Jump ahead to these sections:

To honor and support loved ones in treatment, we've gathered information about the history of Lymphoma, as well as the dates and colors associated with Lymphoma Awareness Month. Keep reading to find out more and how you can participate. 

What is Lymphoma Awareness Month?

World Lymphoma Awareness Day falls within National Blood Cancer Awareness Month. It’s dedicated to supporting the various challenges that patients and caregivers face while developing awareness of all hematologic cancers. 

The most common of these blood cancers are lymphoma, multiple myeloma, and leukemia. And lymphoma is an often overlooked disease because it shows up in the form of flu-like symptoms, which means many people wait to seek help—a reason that education and awareness have become critical for early diagnosis and survival.

**Records shown**
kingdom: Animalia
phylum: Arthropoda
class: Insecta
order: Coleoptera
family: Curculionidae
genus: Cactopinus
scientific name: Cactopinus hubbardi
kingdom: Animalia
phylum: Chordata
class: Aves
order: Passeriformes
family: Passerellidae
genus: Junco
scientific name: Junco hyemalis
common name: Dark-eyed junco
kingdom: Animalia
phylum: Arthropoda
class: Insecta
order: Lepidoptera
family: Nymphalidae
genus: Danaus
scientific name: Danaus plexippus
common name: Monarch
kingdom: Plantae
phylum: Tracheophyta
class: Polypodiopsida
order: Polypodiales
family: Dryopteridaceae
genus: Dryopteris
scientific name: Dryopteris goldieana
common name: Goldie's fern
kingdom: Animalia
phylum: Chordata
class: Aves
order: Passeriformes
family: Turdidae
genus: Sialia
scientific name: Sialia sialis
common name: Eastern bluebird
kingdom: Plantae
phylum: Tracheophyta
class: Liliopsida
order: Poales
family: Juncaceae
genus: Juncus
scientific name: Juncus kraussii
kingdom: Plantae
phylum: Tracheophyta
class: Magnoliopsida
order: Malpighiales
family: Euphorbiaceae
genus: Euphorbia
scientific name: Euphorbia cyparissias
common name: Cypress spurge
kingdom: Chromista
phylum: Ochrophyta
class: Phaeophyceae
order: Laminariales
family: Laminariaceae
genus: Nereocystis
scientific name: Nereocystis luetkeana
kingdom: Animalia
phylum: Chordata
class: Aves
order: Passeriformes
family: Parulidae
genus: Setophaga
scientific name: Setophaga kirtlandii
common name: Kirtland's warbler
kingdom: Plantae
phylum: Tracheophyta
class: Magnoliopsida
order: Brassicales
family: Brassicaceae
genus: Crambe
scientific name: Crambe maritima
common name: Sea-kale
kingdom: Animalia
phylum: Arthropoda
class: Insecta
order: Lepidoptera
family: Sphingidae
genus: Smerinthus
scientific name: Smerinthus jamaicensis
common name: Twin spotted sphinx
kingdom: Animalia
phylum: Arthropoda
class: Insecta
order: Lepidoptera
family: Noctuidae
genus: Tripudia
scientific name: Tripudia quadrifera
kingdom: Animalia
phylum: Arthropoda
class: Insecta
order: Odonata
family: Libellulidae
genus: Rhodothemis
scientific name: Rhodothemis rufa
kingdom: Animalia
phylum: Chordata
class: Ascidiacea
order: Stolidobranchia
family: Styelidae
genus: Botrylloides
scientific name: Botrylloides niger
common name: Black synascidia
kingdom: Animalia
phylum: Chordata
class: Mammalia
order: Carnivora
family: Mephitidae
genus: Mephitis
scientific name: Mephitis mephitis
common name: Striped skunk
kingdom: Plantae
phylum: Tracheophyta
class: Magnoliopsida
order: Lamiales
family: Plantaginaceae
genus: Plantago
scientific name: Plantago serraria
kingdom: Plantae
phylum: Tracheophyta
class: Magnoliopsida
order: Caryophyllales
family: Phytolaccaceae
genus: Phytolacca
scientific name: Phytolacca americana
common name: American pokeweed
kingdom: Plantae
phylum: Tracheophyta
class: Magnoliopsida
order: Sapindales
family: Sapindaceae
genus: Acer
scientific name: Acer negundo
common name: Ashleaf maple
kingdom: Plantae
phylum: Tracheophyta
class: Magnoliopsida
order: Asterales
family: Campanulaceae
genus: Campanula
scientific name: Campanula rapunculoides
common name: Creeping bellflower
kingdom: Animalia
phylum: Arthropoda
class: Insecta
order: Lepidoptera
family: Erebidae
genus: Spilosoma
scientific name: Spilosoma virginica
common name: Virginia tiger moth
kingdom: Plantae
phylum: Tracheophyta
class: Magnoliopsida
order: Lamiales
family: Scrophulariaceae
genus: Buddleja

**Exercise tasks**
**1)** Summarize the lymphoma awareness text in two sentences.
**2)** Continue the lymphoma awareness text from its final sentence.
The records have no connection to the text about lymphoma awareness.

**Exercise answers**
**1)** World Lymphoma Awareness Day falls within National Blood Cancer Awareness Month, which supports patients and caregivers through their challenges while building awareness of all hematologic cancers. Lymphoma is one of the most common blood cancers, along with multiple myeloma and leukemia, and it is often overlooked because its flu-like symptoms lead many people to wait before seeking help, which makes education and awareness critical for early diagnosis and survival.

**2)**
Origin

Founded in 2004 by the Lymphoma Coalition, patient groups assembled and launched a global campaign for Lymphoma Awareness to connect medical professionals, patients, and families to share vital information and experiences with people worldwide.

The Lymphoma Coalition created the platform and campaign to support the disease's victims and help others learn how to support a loved one with cancer

When Does Lymphoma Awareness Month Take Place Every Year?

The entire month of September is dedicated to National Blood Cancer Awareness Month, but September 15th is devoted explicitly to World Lymphoma Awareness Day (WLAD).

What Colors Are Associated With Lymphoma Awareness Month?

Ribbons for Lymphoma Awareness are lime green, but the campaign for lymphoma extends throughout the month. During September, hospitals and other organizations are encouraged to use reds and pinks to light-wash hospital buildings, state buildings, and national monuments including bridges, landmarks, homes, and more. 

Red or pink light bulbs then light up these locations to highlight the need for greater awareness and education surrounding the disease while also sending positive messages for cancer patients.

How Do People Acknowledge Lymphoma Awareness Month?

If you’re interested in supporting someone diagnosed with this disease, keep scrolling to find out how others commemorate Lymphoma Awareness Month here and around the globe.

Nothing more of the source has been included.